Tears rolled down from her eyes. She said, “Then you will not find many friends in the world, that’s why I am worried. If Shambhu Babu has become your friend then you will not find many friends in the world. Not only that; perhaps you may find friends, because you are young, but Shambhu Babu will certainly not find another friend in the world, because he is too old.”
Again and again my grandmother will come into my story with her tremendous insight. Yes, I can see it now. Recapitulating, I can see what she had seen and wept over. I know now that Shambhu Babu never had any other friend. Except for me he was friendless.
I used to visit my village once in a while, perhaps once a year, or twice, not more than that. And as I became more and more involved in my own activity – or you can call it inactivity…as I became more and more involved with the sannyasins, and the movement of meditation, my visits to the village became even rarer. In fact, the last few years before he died my only visits were when I passed through the village on the train.
The station master was my sannyasin, so of course the train would stay as long as I wanted it to. They – and by “they” I mean my father, my mother, Shambhu Babu, and many others who loved me – would come to the station. That would be my only visit; ten, twenty, at the most thirty minutes. The train could not be delayed any longer because other trains had to come. They would be waiting outside the station.
But I can understand his loneliness.

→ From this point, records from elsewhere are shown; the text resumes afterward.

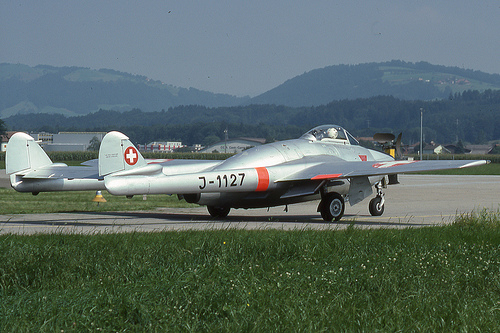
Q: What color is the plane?
A: Silver.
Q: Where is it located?
A: A runway.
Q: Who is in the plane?
A: The pilot.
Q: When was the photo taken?
A: Daylight hours.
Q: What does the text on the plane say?
A: J-1127.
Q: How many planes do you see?
A: One.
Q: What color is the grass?
A: Green.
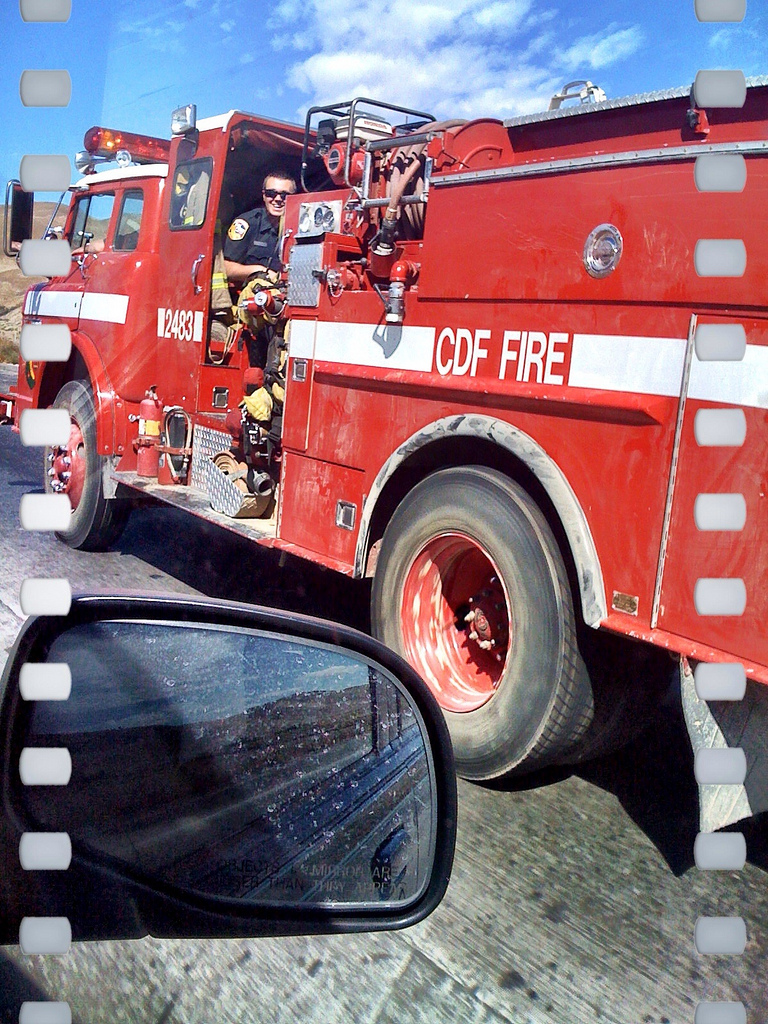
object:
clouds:
[408, 6, 427, 46]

He had no other friends. Almost every day he wrote a letter to me – that is very rare – and there was nothing to write. Sometimes he would just send the empty paper inside an envelope. I would understand even that. He was feeling very lonely, and would like to have my company. I tried my best to be there as much as it was practical, because to me it was really a drag to be in that village. It was just for him that I suffered that village.
After he died I rarely, very rarely went there. I now had an excuse, that I could not come because it reminded me of Shambhu Babu. But really there was no point in going there. When he was there, there was a point. He was just a small oasis in a desert.

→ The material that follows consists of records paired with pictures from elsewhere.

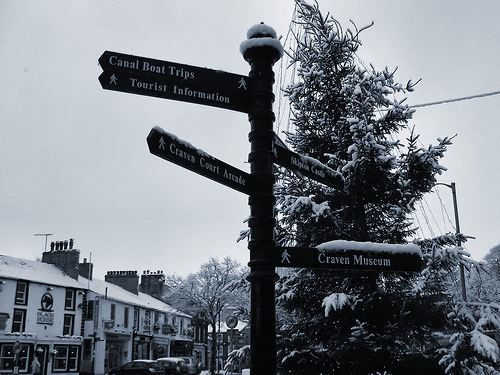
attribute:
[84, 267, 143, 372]
building — white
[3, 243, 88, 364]
building — white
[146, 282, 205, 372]
building — white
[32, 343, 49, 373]
door — black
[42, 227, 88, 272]
chimney — bricked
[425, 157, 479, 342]
pole — electric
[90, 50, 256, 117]
sign — pointing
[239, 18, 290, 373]
pole — brown, wooden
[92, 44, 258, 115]
sign — black, white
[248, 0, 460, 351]
tree — fir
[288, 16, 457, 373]
tree — leafless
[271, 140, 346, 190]
sign — pointing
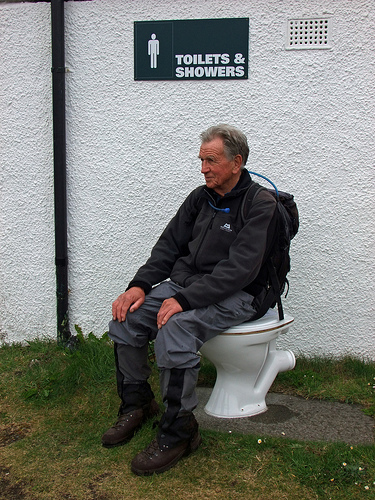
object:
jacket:
[124, 168, 279, 314]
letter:
[175, 54, 184, 65]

He was absolutely unafraid about all kinds of condemnation that came to him because of me. To be associated with me, even in those days, was not a good thing. It was dangerous. They told him, “You will lose all the respect of the community, and it is the community that made you from vice president into the president.”

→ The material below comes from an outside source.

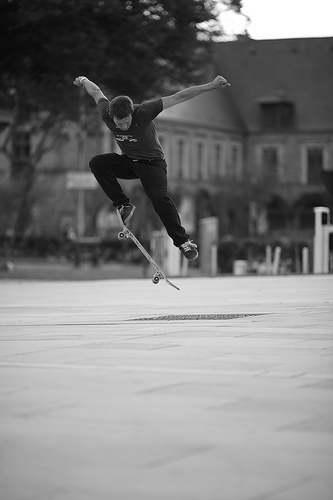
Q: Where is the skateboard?
A: In the air.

I said to him, “You can choose, Shambhu Babu: be the president of this stupid village or be my friend.”
He resigned his mayorship, and his presidency. He didn’t say a single word to me; he simply wrote his letter of resignation there, in front of me. He said, “I love something in you which is indefinable. The presidency of this stupid town means nothing to me. I am ready to lose everything, if it comes to that. Yes, I am ready to lose everything.”
They tried to persuade him not to resign, but he would not take it back.